* _Request 1_
Reproduce word for word the passage of the eva usage page that begins at the words "Run configurations" and stops after "structure and content.".

* _Page extract_
Skip to content

How to use eva

Before starting to use eva, it's important to get familiar with the different workflows, subcommands and configurations.

eva subcommands

To run an evaluation, we call:

eva <subcommand> --config <path-to-config-file>

The eva interface supports the subcommands: predict, fit and predict_fit.

  • fit: is used to train a decoder for a specific task and subsequently evaluate the performance. This can be done online or offline *
  • predict: is used to compute embeddings for input images with a provided FM-checkpoint. This is the first step of the offline workflow
  • predict_fit: runs predict and fit sequentially. Like the fit-online run, it runs a complete evaluation with images as input.

* online vs. offline workflows

We distinguish between the online and offline workflow:

  • online: This mode uses raw images as input and generates the embeddings using a frozen FM backbone on the fly to train a downstream head network.
  • offline: In this mode, embeddings are pre-computed and stored locally in a first step, and loaded in a 2nd step from disk to train the downstream head network.

The online workflow can be used to quickly run a complete evaluation without saving and tracking embeddings. The offline workflow runs faster (only one FM-backbone forward pass) and is ideal to experiment with different decoders on the same FM-backbone.

Run configurations

Config files

The setup for an eva run is provided in a .yaml config file which is defined with the --config flag.

A config file specifies the setup for the trainer (including callback for the model backbone), the model (setup of the trainable decoder) and data module.

The config files for the datasets and models that eva supports out of the box, you can find on GitHub. We recommend that you inspect some of them to get a better understanding of their structure and content.

Environment variables

To customize runs, without the need of creating custom config-files, you can overwrite the config-parameters listed below by setting them as environment variables.

Type Description
MODEL_NAME str The name of the backbone model to load from the model registry. (e.g. pathology/kaiko_vitb8) facebookresearch/dino FM is evaluated
OUT_INDICES int | tuple[int] | None The indices of the feature maps to select. E.g. 1 outputs last feature map of the backbone, 3 outputs the last three feature maps, and (-2, -4) returns the penultimate and the forth before the last maps. Currently this is only used for segmentation tasks.

* _Input records_
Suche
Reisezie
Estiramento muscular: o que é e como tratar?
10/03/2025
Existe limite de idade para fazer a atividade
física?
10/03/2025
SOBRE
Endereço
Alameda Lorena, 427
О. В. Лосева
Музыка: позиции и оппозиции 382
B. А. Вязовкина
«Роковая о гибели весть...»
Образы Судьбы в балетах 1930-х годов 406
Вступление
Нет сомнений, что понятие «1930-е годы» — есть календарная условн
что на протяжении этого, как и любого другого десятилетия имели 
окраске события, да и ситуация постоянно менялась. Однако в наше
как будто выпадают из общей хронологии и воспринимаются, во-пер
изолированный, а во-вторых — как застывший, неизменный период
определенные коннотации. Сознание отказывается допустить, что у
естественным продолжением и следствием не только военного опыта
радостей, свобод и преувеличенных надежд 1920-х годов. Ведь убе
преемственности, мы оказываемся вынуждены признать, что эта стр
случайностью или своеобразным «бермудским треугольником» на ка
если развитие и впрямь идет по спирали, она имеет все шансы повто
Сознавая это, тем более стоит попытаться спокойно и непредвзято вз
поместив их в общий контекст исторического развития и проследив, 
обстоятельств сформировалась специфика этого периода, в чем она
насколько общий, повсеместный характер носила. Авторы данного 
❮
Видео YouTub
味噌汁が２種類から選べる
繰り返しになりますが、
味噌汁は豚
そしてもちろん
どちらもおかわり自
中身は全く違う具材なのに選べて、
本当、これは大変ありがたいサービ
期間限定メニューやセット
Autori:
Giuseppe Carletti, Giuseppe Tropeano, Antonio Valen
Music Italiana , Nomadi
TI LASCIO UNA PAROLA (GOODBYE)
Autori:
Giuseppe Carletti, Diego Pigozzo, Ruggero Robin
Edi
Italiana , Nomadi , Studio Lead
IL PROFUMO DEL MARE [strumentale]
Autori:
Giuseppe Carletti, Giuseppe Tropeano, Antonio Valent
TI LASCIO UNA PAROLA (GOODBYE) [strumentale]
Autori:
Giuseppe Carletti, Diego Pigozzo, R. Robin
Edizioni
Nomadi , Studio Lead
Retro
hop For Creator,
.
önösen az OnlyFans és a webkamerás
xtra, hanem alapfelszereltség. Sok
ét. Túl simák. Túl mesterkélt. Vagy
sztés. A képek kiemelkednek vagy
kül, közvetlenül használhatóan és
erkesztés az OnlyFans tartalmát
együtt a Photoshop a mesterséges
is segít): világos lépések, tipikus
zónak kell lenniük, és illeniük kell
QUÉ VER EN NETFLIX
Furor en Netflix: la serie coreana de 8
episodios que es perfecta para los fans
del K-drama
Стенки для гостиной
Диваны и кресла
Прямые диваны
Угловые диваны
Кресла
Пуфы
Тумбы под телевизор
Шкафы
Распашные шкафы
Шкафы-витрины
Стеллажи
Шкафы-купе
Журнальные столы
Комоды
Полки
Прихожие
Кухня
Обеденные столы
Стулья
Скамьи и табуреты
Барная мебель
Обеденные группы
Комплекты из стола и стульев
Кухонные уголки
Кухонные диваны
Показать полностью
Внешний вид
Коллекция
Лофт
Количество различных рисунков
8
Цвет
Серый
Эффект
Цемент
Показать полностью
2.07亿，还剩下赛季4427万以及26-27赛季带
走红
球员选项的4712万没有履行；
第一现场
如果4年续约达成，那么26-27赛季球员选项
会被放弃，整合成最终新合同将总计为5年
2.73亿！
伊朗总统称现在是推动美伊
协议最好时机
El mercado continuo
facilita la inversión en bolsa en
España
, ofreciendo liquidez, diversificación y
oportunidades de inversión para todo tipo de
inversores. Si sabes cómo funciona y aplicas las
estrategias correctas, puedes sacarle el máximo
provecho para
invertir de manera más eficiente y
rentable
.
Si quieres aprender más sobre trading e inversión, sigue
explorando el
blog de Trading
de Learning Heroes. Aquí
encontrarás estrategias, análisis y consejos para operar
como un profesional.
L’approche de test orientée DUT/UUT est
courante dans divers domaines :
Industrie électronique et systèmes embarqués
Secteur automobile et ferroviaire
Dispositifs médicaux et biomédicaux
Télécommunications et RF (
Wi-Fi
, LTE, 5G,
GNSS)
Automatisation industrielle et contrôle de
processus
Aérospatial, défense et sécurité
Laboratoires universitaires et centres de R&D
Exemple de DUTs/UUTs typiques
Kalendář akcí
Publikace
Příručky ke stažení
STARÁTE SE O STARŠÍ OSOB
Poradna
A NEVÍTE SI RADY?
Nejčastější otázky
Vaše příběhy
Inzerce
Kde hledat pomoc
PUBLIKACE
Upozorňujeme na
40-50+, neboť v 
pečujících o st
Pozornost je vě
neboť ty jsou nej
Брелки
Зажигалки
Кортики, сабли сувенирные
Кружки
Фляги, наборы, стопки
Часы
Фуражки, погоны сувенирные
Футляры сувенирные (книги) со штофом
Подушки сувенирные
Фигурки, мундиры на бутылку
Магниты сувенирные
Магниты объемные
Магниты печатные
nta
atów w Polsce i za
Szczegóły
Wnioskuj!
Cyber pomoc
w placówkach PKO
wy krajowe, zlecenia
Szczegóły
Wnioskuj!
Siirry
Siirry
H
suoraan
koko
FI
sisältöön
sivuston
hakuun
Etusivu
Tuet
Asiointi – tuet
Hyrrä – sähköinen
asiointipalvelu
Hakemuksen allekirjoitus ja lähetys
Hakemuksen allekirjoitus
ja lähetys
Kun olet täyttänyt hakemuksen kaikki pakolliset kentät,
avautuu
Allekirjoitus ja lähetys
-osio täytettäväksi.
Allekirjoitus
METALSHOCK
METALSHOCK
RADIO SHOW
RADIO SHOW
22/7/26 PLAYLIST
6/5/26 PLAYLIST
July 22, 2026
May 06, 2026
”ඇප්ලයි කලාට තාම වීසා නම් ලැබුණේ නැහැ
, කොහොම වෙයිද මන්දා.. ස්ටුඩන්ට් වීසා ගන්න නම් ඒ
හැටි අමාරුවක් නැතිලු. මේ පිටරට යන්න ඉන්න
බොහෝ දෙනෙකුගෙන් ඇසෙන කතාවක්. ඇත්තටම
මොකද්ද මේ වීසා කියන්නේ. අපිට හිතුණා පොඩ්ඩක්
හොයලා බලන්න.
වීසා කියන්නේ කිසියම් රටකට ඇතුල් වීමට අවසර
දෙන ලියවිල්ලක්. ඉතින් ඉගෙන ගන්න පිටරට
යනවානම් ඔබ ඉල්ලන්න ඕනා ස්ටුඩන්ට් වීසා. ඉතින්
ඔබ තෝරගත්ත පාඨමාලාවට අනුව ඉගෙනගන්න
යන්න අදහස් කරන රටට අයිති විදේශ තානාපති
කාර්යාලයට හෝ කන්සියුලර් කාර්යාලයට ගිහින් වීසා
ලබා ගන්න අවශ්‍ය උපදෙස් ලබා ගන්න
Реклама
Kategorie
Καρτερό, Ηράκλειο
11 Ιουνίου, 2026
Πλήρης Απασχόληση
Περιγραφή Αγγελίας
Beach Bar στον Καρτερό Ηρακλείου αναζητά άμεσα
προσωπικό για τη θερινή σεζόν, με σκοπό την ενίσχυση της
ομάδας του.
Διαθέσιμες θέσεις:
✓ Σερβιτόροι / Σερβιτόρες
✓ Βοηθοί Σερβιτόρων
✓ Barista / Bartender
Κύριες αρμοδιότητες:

* _Request 2_
Return every line of the listing that contains the word "Italiana". Case counts.

* _Exercise result 1_
Run configurations

Config files

The setup for an eva run is provided in a .yaml config file which is defined with the --config flag.

A config file specifies the setup for the trainer (including callback for the model backbone), the model (setup of the trainable decoder) and data module.

The config files for the datasets and models that eva supports out of the box, you can find on GitHub. We recommend that you inspect some of them to get a better understanding of their structure and content.

* _Exercise result 2_
Music Italiana , Nomadi
Italiana , Nomadi , Studio Lead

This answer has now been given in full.